The HPSPLIT Procedure

CRITERION Statement

  • CRITERION criterion </ options>;

The CRITERION statement specifies the criterion by which to grow the tree.

For nominal targets, you can set the criterion to one of the following:

CHAID

uses values of a chi-square test (decision tree) or an F test (regression tree) to merge similar levels of nominal inputs until the number of children in the proposed split reaches the value of the MAXBRANCH= option. It then uses the p-values of the final split to determine the variable on which to split. For interval inputs, CHAID chooses the best single split until the number of children in the proposed split reaches the value of the MAXBRANCH= option.

This criterion is available for both interval and nominal targets.

CHISQUARE

uses the p-values to split each variable and then to determine the split.

ENTROPY

uses the gain in information (decrease in entropy) to split each variable and then to determine the split.

FASTCHAID

uses a Kolmogorov-Smirnov splitter to determine splits for each variable, following a recursive method similar to that of Friedman (1977) (after ordering the levels of nominal variables by the level specified in the EVENT= option), and then uses the lowest of each variable’s resulting p-values to determine the variable on which to split.

GINI

uses the decrease in Gini statistic to split each variable and then to determine the split.

IGR

uses the entropy metric to split each variable and then uses the information gain ratio to determine the split.

This criterion is available only for nominal targets.

The default criterion for nominal targets is ENTROPY.

For interval targets, you can set the criterion to one of the following:

FTEST

uses an F test to split each variable and then to determine the split.

● **DATA ROWS**:
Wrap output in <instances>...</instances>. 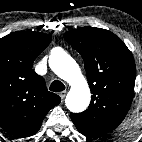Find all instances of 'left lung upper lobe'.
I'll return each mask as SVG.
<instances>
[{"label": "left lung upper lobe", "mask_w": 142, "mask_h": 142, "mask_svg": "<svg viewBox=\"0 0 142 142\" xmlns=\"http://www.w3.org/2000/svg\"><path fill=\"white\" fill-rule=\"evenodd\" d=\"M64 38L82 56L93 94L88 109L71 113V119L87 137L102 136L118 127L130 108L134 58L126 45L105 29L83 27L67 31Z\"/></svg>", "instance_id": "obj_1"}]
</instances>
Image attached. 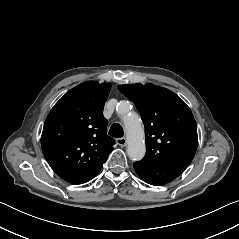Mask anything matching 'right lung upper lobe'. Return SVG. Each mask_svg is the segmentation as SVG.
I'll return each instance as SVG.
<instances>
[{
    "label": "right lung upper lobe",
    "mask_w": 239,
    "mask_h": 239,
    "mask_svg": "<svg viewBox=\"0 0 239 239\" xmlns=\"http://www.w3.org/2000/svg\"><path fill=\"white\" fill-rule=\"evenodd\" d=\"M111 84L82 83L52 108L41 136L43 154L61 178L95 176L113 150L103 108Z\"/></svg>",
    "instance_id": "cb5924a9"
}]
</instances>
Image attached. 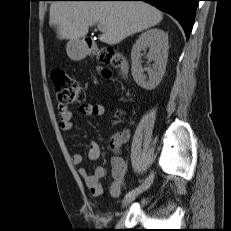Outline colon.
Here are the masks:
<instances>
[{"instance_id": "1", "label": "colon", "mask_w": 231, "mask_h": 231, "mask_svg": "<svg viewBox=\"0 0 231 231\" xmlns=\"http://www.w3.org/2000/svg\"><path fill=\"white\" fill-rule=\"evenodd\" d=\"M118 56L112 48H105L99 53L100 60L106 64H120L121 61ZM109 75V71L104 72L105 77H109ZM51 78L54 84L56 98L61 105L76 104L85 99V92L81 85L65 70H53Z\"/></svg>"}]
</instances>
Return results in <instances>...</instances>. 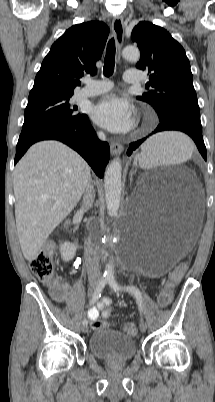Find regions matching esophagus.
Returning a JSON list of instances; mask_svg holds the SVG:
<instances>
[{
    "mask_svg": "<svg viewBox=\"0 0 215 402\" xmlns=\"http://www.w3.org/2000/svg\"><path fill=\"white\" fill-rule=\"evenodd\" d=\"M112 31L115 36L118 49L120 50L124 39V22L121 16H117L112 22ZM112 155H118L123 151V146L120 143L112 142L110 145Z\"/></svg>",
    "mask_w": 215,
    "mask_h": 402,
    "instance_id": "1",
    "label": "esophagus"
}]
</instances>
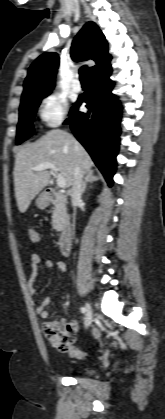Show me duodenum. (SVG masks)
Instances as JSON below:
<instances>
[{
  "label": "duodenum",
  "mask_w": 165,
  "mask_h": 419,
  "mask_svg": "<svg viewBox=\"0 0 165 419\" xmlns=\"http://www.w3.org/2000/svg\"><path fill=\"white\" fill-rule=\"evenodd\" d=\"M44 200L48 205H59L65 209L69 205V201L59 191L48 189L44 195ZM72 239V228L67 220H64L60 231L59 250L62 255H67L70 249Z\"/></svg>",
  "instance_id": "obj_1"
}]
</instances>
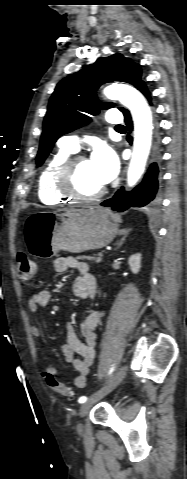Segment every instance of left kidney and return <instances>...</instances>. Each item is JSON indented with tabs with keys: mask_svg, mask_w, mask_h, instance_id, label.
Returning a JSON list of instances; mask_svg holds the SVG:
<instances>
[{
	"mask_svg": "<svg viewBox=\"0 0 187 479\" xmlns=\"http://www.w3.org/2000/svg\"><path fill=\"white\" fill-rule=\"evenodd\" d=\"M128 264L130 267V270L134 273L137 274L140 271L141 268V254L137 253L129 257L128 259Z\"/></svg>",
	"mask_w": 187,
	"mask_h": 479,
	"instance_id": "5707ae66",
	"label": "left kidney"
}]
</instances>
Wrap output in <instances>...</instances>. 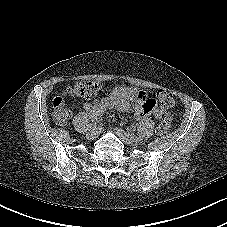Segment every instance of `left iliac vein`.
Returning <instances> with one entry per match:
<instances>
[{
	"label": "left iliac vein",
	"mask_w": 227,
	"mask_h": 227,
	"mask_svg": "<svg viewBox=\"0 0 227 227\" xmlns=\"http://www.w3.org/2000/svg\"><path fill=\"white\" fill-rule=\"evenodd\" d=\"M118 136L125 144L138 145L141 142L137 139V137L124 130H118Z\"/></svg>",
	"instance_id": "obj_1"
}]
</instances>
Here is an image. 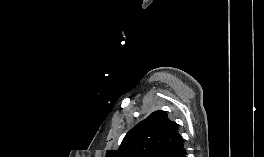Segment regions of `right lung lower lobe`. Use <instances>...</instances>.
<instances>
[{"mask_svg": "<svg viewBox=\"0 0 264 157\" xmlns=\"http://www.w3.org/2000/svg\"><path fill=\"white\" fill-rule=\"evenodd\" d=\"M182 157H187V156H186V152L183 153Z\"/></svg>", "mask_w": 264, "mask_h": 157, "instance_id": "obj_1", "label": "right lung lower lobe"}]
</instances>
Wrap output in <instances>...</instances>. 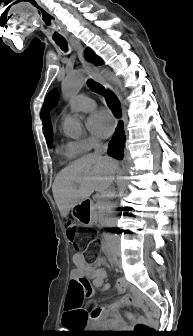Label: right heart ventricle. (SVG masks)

● **SET TASKS**:
a) In the HPSPLIT documentation, what is the default criterion for nominal targets?
b) Render this sentence from the HPSPLIT documentation in Spanish: "The CRITERION statement specifies the criterion by which to grow the tree."
c) Carry the HPSPLIT page on the CRITERION statement forward from its last line, the FTEST entry.

● **REPLIES**:
a) ENTROPY

b) La instrucción CRITERION especifica el criterio según el cual se hace crecer el árbol.

c)
VARIANCE

uses the change in target variance to split each variable and then to determine the split.

The default criterion for interval targets is VARIANCE.

You can also specify the following options after a slash (/):

LEVTHRESH1=number

specifies the maximum number of computations to perform for an exhaustive search for a nominal input. If the input variable being examined is a nominal variable, the splitter tries to fall back to the fast algorithm. Otherwise, it falls back to a greedy algorithm. The LEVTHRESH1= option does not affect interval inputs.

By default, LEVTHRESH1=500,000.

LEVTHRESH2=number

specifies the maximum number of computations to perform in a greedy search for nominal input variables. If the input variable that is being examined is an interval variable, the LEVTHRESH2= option specifies the number of computations to perform for an exhaustive search of all possible split points.

If the number of computations in either case is greater than number, the splitter uses a much faster greedy algorithm.

Although this option is similar to the LEVTHRESH1= option, it specifies the computations of the nominal variable fallback algorithm for finding the best splits of a nominal variable, a calculation that has a much different computational complexity.

By default, LEVTHRESH2=1,000,000.